A gestão da saúde pública é facilitada quando é possível observar e estudar. Foi esta a conclusão da comissão do parlamento Canadiano que estudou o quadro legal mais adequado para a legalização da canábis recreativa.
É mais eficaz proteger populações de risco se a canábis for legal. Não é por continuar a ser ilegal que os psiquiatras portugueses deixarão de receber casos de psicose associada ao consumo de canábis em jovens susceptîveis. Pelo contrário, é através da legalização, com a oportunidade para melhor informação quanto a consumos responsáveis e com garantia da qualidade da canábis, que os serviços de saúde mental terão melhores recursos para a prevenção e tratamento. A legalização permitirá também regulamentar os limites de teor de tetrahidrocanabinol (THC) admissíveis para circulação no mercado.

Legalizar e regular evita o tráfico e traz receitas para a economia oficial.

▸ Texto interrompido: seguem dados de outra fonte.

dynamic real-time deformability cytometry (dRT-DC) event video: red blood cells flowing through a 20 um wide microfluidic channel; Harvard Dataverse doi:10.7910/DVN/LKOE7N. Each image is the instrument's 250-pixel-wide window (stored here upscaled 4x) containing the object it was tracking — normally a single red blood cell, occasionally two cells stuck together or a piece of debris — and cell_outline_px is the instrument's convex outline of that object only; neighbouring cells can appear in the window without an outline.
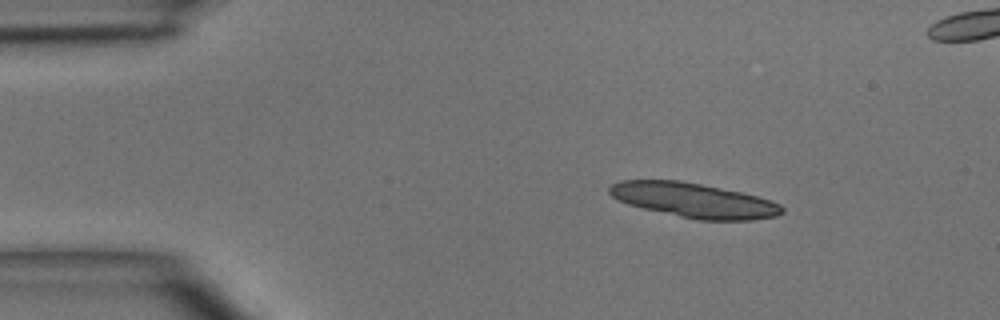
{"species": "common noctule bat (a hibernating species)", "species_latin": "Nyctalus noctula", "temperature_condition": "room temperature", "stored_images_in_passage": 3, "camera_frame_rate_fps": 3000, "um_per_image_px": 0.085, "animal": {"sex": "male", "body_mass_g": 15.6}, "frame": {"image": 1, "passage_image": 3, "time_ms": 3.333, "image_size_px": [1000, 320], "cell_outline_px": [[784, 212], [776, 216], [752, 220], [700, 220], [680, 216], [644, 208], [628, 204], [612, 196], [608, 192], [608, 188], [612, 184], [620, 180], [680, 180], [740, 192], [756, 196], [780, 204], [784, 208]], "centroid_in_image_um": [58.97, 17.02], "position_along_channel_um": 26.0, "area_um2": 34.39}}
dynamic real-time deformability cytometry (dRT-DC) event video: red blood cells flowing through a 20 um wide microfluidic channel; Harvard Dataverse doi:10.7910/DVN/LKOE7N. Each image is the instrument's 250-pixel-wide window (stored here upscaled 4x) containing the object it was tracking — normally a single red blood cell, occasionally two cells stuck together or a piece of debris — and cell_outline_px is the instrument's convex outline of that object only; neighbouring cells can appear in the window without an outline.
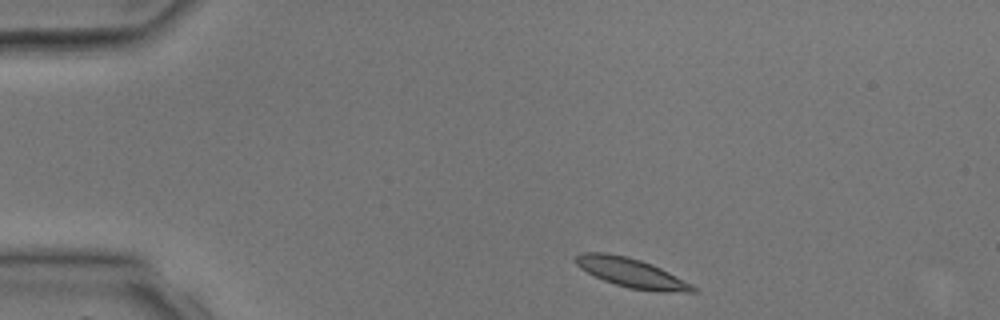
{"species": "common noctule bat (a hibernating species)", "species_latin": "Nyctalus noctula", "temperature_condition": "room temperature", "stored_images_in_passage": 2, "camera_frame_rate_fps": 3000, "um_per_image_px": 0.085, "animal": {"sex": "male", "body_mass_g": 17.9, "forearm_length_mm": 54.2}, "frame": {"image": 1, "passage_image": 1, "time_ms": 0.0, "image_size_px": [1000, 320], "cell_outline_px": [[696, 292], [660, 292], [628, 288], [604, 280], [580, 268], [576, 264], [576, 256], [580, 252], [604, 252], [628, 256], [652, 264], [692, 284], [696, 288]], "centroid_in_image_um": [53.67, 23.19], "position_along_channel_um": 31.3, "area_um2": 19.83}}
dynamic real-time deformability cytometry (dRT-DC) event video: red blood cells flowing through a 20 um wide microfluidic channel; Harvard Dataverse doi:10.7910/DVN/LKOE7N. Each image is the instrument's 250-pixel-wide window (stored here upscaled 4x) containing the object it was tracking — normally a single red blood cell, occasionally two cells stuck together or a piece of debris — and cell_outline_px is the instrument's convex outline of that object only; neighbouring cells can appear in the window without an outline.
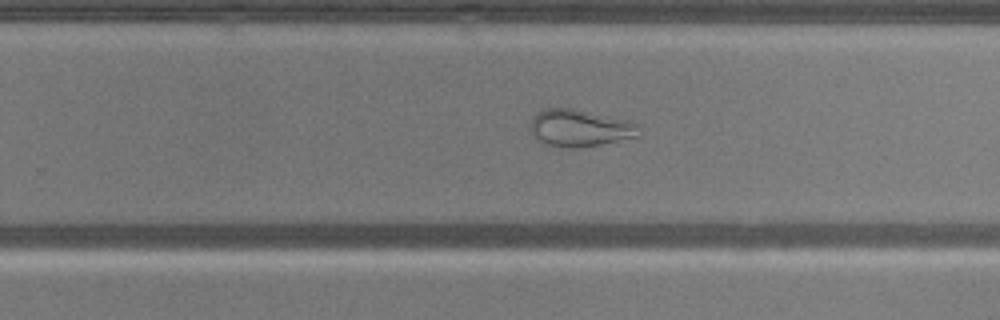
{"species": "common noctule bat (a hibernating species)", "species_latin": "Nyctalus noctula", "temperature_condition": "warm", "stored_images_in_passage": 50, "camera_frame_rate_fps": 3000, "um_per_image_px": 0.085, "animal": {"sex": "male", "body_mass_g": 20.5, "forearm_length_mm": 52.5}, "frame": {"image": 1, "passage_image": 31, "time_ms": 10.0, "image_size_px": [1000, 320], "cell_outline_px": [[640, 136], [580, 148], [560, 148], [548, 144], [532, 136], [528, 128], [532, 116], [536, 112], [544, 108], [572, 108], [628, 120], [636, 124]], "centroid_in_image_um": [49.21, 10.88], "position_along_channel_um": 280.6, "area_um2": 23.64}}
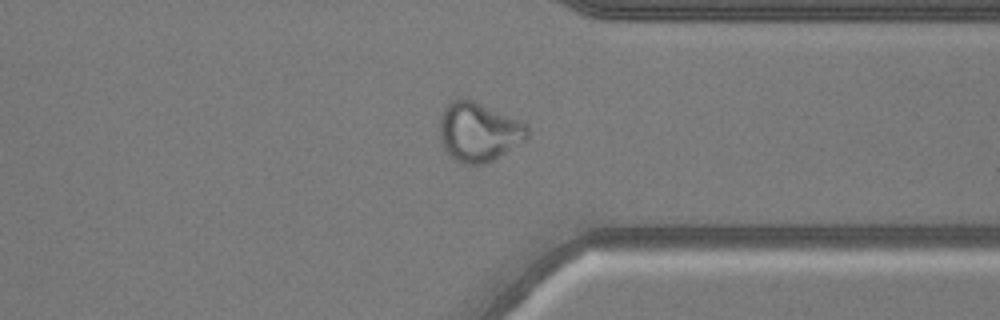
{"frame": {"image": 2, "passage_image": 38, "time_ms": 12.333, "image_size_px": [1000, 320], "cell_outline_px": [[528, 140], [492, 160], [484, 164], [464, 164], [452, 160], [448, 156], [440, 140], [440, 116], [444, 108], [456, 96], [472, 100], [516, 120], [524, 124], [528, 128]], "centroid_in_image_um": [40.64, 11.24], "position_along_channel_um": 370.8, "area_um2": 30.17}}
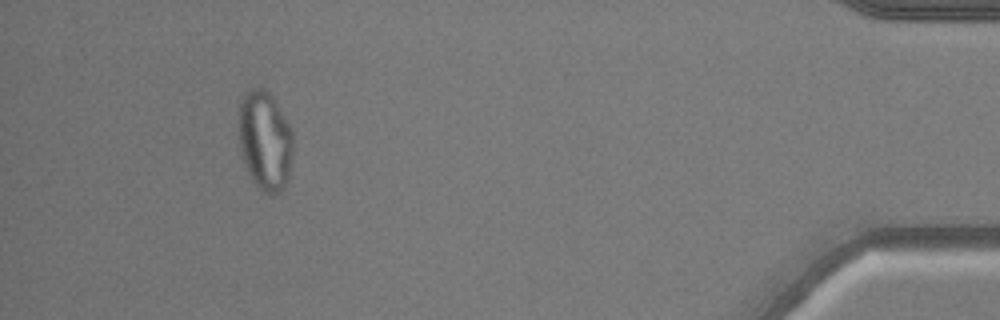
{"frame": {"image": 3, "passage_image": 46, "time_ms": 15.0, "image_size_px": [1000, 320], "cell_outline_px": [[292, 156], [288, 180], [284, 188], [272, 196], [264, 192], [252, 180], [244, 160], [240, 148], [240, 104], [244, 92], [248, 88], [264, 88], [268, 92], [292, 128]], "centroid_in_image_um": [22.54, 11.96], "position_along_channel_um": 412.7, "area_um2": 31.15}}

Os movimentos financeiros associados ao tráfico e à venda de canábis são muito elevados e acontecem hoje fora dos limites da economia oficial, beneficiando traficantes e redes de tráfico. A legalização da canábis permitirá incorporar esta economia paralela na economia oficial, gerando receitas importantes para o Estado, que poderão ser diretamente aplicadas nos serviços de saúde e em campanhas informativas sobre consumos responsáveis.

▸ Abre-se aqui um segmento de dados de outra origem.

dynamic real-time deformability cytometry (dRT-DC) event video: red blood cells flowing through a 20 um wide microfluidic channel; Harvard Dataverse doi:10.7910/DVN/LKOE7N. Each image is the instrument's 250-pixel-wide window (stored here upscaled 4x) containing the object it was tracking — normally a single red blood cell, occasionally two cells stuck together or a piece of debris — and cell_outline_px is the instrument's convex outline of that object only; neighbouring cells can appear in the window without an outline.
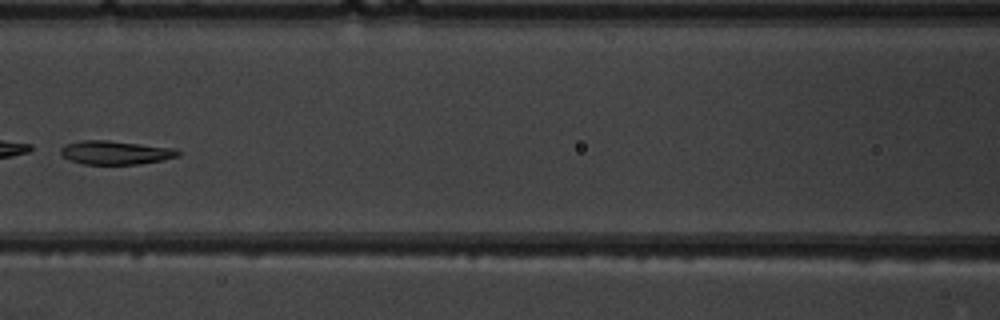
{"species": "common noctule bat (a hibernating species)", "species_latin": "Nyctalus noctula", "temperature_condition": "warm", "stored_images_in_passage": 7, "camera_frame_rate_fps": 3000, "um_per_image_px": 0.085, "animal": {"sex": "male", "body_mass_g": 19.5, "forearm_length_mm": 54.6}, "frame": {"image": 1, "passage_image": 6, "time_ms": 6.0, "image_size_px": [1000, 320], "cell_outline_px": [[180, 156], [140, 164], [84, 164], [68, 160], [60, 152], [60, 148], [64, 144], [84, 140], [108, 140], [176, 148], [180, 152]], "centroid_in_image_um": [9.81, 12.96], "position_along_channel_um": 156.8, "area_um2": 16.24}}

A produção e o cultivo devem ser regulamentados e sustentáveis.
Portugal, devido às condições climáticas e geopolíticas, é considerado ideal para o cultivo e transformação de canábis destinada ao consumo na União Europeia. O LIVRE reconhece que, do ponto de vista económico,  esta é uma oportunidade Contudo, considera também fundamental regulamentar o cultivo de canábis em Portugal, de forma a que este seja verdadeiramente sustentável na perspectiva agrícola e dos pontos de vista ambiental e ecológico.
A superfície agrícola útil em Portugal é limitada e a água é um recurso que tende a escassear, sendo por isso fundamental estabelecer  prioridades. No conjunto das espécies e variedades agrícolas cultivadas em Portugal, a prioridade deve ser dada àquelas que se destinam à alimentação humana.
A monocultura intensiva da canábis deve ser combatida, para salvaguarda do uso intensivo do solo e dos seus nutrientes, do uso excessivo de água e dos efeitos negativos sobre a biodiversidade. Este modo de cultivo já exerce significativo impacto ambiental noutras regiões do globo, como a Califórnia, e é essencial preveni-lo em Portugal.
Por isso, o LIVRE sublinha a necessidade de condicionar o início da produção de canábis para fins recreativos em Portugal, ao desenvolvimento e implementação de uma norma e de referenciais destinados ao cultivo sustentável da canábis.

Sobre a discussão e votação na Assembleia da República
Apelamos aos partidos com assento parlamentar que promovam a discussão  dos projetos-lei sobre a canábis sem preconceitos e com base em conhecimento científico e em  toda a experiência acumulada noutros países do mundo.